Grow a Pot of Chives on a Windowsill
To enjoy fresh chives through the winter, dig up a clump from the outdoor garden in the fall and separate it into several smaller clumps, or simply slice off a small rooted section from the side of an existing clump. Pot up the small clumps in soilless potting mix, water, then leave the pots outside for two or three hard frosts. This will satisfy the plants' dormancy requirement. Then bring the pots inside to a sunny windowsill or place under grow lights. Soon you'll see new chive shoots emerging that will provide you with a winter harvest.

Favorite or New Plant

Canby Paxistima
If you are looking for an easy-care, hardy evergreen groundcover that does well in sun or part shade in a variety of soils, look no further than Paxistima canbyi.
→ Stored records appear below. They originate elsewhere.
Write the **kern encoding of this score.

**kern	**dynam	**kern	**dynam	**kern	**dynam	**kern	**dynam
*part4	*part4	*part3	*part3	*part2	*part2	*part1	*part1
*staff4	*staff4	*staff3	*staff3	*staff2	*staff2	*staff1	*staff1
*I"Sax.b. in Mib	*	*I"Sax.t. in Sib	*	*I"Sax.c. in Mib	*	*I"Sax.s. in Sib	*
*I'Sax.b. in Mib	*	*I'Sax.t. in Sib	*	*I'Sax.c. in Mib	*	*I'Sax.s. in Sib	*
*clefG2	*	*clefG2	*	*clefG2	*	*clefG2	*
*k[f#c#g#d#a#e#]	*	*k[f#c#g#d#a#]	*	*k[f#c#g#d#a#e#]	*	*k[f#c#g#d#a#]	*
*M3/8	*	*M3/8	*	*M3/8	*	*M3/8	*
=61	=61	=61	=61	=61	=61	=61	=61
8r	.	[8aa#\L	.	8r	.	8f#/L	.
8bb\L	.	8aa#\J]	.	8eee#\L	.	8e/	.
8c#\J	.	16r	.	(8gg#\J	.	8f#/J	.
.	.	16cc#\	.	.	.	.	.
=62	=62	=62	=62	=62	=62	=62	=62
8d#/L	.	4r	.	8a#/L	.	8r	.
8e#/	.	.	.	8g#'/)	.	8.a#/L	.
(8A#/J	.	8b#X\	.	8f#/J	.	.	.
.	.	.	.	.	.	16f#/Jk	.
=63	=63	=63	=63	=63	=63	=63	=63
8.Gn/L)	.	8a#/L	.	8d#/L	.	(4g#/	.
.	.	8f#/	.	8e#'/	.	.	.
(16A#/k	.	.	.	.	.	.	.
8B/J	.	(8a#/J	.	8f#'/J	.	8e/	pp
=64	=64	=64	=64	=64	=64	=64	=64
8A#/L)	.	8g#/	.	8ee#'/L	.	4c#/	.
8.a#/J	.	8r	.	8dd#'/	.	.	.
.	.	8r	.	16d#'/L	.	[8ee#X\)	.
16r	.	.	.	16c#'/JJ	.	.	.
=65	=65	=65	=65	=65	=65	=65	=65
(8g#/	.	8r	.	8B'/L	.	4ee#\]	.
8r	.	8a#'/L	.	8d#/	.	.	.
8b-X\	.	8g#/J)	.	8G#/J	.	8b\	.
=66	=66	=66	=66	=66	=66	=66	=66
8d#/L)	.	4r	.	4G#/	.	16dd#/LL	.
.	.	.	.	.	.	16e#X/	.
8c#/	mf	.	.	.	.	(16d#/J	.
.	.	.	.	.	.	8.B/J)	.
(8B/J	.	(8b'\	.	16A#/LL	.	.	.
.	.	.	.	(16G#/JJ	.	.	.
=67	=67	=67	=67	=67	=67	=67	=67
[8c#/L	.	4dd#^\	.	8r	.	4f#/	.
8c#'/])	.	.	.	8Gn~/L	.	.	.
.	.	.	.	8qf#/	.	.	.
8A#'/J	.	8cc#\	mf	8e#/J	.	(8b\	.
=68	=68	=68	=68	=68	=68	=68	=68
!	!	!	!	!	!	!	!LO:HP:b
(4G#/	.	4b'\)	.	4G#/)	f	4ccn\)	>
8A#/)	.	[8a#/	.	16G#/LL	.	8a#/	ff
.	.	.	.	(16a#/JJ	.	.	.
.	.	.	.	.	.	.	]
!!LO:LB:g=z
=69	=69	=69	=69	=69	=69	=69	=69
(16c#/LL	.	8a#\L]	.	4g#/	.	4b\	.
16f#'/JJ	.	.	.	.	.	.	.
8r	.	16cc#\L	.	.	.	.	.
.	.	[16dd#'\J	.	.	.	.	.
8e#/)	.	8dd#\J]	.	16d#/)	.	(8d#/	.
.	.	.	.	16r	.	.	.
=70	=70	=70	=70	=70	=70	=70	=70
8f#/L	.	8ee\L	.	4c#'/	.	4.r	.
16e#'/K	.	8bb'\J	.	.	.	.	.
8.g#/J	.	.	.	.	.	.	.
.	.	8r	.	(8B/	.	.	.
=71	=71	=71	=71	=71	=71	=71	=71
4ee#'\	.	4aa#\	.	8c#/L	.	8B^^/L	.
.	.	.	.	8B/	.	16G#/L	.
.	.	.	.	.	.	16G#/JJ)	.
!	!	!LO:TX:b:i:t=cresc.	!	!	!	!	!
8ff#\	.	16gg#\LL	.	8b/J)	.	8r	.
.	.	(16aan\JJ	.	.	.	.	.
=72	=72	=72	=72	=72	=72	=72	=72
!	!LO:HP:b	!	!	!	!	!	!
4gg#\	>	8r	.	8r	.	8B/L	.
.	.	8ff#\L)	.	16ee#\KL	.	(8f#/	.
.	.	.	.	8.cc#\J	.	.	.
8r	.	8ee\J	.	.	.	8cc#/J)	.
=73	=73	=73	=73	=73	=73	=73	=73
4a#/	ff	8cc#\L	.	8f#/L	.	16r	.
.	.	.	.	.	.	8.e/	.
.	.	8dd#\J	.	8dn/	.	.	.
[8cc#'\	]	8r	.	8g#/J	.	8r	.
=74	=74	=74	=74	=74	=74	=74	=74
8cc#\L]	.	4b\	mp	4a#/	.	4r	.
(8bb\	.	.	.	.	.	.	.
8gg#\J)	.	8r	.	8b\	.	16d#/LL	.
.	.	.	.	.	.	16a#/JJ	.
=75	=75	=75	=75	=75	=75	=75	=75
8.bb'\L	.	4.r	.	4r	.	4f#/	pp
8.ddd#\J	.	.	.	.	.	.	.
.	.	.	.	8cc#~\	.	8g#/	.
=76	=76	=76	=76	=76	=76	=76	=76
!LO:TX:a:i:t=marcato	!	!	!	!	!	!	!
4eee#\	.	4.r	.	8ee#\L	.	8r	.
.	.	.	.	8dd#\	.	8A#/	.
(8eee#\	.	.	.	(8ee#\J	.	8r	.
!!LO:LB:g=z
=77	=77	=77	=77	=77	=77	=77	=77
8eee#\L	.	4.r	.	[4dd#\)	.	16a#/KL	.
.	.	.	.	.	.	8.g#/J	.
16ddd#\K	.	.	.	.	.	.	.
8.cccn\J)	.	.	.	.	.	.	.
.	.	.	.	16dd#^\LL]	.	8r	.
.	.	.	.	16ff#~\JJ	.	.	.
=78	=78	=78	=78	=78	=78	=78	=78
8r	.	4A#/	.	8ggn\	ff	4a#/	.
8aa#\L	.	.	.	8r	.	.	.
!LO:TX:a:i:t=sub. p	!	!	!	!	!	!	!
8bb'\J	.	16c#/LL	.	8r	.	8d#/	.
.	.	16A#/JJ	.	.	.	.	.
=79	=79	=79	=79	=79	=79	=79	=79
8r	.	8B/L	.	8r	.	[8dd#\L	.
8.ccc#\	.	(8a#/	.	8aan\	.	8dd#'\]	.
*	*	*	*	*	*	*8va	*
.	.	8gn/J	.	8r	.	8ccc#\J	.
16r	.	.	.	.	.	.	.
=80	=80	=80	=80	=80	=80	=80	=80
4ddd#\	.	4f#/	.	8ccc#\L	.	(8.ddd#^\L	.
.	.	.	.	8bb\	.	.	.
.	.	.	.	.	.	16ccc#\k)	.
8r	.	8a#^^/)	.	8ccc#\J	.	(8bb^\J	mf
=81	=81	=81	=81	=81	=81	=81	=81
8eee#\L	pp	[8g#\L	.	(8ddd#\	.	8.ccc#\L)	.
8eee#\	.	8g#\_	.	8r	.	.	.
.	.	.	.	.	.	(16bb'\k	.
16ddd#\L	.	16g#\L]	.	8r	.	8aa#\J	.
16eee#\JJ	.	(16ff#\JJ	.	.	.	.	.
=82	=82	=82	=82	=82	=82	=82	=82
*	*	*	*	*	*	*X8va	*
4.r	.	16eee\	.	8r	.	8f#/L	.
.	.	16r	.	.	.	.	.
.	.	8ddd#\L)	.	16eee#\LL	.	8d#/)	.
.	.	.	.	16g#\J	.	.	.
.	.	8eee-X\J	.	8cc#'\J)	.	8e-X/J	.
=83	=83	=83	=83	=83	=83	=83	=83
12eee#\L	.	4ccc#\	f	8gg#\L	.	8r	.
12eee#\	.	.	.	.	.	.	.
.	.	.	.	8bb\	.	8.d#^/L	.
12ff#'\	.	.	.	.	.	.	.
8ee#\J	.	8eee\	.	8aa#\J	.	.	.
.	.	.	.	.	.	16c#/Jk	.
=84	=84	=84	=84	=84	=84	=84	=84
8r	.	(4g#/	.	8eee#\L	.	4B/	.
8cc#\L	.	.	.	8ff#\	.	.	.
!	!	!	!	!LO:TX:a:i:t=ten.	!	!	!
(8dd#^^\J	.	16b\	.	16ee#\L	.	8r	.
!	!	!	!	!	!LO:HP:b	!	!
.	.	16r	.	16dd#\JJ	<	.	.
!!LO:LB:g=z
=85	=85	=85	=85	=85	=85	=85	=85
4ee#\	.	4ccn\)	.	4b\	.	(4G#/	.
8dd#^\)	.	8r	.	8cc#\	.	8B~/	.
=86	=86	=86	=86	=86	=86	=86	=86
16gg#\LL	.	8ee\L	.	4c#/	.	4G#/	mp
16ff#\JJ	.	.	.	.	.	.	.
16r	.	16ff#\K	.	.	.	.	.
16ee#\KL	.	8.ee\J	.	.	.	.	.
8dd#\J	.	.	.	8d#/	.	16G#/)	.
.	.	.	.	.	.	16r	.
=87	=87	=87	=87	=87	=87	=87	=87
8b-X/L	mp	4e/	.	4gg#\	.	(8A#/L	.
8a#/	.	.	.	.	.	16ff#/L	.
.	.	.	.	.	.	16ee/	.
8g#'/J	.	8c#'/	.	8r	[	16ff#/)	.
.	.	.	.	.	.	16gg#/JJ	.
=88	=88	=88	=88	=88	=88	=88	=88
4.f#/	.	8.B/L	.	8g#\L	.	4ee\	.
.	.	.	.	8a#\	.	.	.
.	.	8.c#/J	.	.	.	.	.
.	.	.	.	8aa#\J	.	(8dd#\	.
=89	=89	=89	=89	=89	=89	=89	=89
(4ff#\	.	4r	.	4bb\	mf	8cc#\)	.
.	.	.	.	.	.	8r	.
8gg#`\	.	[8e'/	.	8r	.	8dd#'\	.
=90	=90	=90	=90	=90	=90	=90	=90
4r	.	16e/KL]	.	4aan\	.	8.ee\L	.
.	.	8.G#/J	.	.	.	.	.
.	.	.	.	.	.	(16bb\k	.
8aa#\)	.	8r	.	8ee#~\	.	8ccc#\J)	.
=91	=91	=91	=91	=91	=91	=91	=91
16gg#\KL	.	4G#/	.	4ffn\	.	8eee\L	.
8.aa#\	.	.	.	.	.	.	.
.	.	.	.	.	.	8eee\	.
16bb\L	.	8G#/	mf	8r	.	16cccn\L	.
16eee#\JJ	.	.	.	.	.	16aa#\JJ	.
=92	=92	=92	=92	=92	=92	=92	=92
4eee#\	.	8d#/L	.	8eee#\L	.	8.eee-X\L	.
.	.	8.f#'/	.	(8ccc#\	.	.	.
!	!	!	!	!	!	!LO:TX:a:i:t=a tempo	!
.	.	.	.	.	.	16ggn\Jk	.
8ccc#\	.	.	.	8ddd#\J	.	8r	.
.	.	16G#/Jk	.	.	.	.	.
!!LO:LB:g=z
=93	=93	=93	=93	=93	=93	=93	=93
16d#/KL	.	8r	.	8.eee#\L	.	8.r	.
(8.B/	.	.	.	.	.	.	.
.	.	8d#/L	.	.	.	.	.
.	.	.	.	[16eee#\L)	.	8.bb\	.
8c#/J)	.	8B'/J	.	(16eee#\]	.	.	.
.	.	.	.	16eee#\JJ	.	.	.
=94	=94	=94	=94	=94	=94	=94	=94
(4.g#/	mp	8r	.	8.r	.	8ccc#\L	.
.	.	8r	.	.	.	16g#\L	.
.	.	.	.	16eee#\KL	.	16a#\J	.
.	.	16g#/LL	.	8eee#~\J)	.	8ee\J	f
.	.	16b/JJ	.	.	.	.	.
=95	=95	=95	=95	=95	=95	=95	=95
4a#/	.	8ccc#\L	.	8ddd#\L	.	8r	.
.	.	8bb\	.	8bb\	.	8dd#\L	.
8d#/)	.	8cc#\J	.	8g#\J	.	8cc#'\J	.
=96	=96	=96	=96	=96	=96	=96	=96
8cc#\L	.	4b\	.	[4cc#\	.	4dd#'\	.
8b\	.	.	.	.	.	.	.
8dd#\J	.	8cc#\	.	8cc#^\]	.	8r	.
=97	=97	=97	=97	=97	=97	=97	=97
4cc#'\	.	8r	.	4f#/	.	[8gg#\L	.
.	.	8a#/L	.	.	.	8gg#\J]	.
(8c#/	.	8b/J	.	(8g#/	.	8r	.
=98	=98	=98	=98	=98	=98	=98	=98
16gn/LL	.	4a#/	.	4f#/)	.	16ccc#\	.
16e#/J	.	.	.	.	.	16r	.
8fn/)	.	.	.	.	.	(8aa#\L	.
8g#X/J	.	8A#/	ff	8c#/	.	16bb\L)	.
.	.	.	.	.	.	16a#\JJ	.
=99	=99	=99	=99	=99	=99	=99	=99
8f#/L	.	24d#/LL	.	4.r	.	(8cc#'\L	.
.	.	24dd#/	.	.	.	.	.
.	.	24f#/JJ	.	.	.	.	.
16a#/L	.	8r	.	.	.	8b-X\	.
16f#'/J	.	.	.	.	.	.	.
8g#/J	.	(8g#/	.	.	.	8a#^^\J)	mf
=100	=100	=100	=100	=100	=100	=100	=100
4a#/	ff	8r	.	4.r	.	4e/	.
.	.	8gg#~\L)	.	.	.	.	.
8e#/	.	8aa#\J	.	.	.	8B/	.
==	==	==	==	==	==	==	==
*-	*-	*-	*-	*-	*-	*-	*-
In fact, the most difficult part of this plant is figuring out how to pronounce its name -- paks-iss'-ti-ma can-bee-eye, which is better than its common name of ratstripper! This native of the central Appalachians is hardy to zone 3 and is found in the wild mainly on rocky, limy soils. In cultivation, moist, well-drained soil high in organic matter is ideal, but it is quite adaptable. Paxistima forms a mound of finely textured, lustrous, dark green foliage about 12 inches tall that spreads slowly to 3 to 4 feet wide or more. Inconspicuous flowers are produced in spring, but the leaves are really the show. I use it in a bed with sandy, relatively infertile soil where it provides an elegant and understated counterpoint to other low maintenance groundcovers such as bearberry (Arctostaphylos uva-ursi) and sweet fern (Comptonia peregrina). I have read that paxistima can be susceptible to euonymus scale and to winter burn in exposed locations, but my plants have never had any problems. In fact, the first paxistima I bought shows how tough this plant is. Winter's cold was arriving and I hadn't gotten around to planting it, so I just shoved the plant in its pot deep under some shrubs and hoped for the best. I didn't remember it again until I inadvertently stumbled across it, still alive, two summers later. At which point I finally planted it in my garden, where it thrives to this day!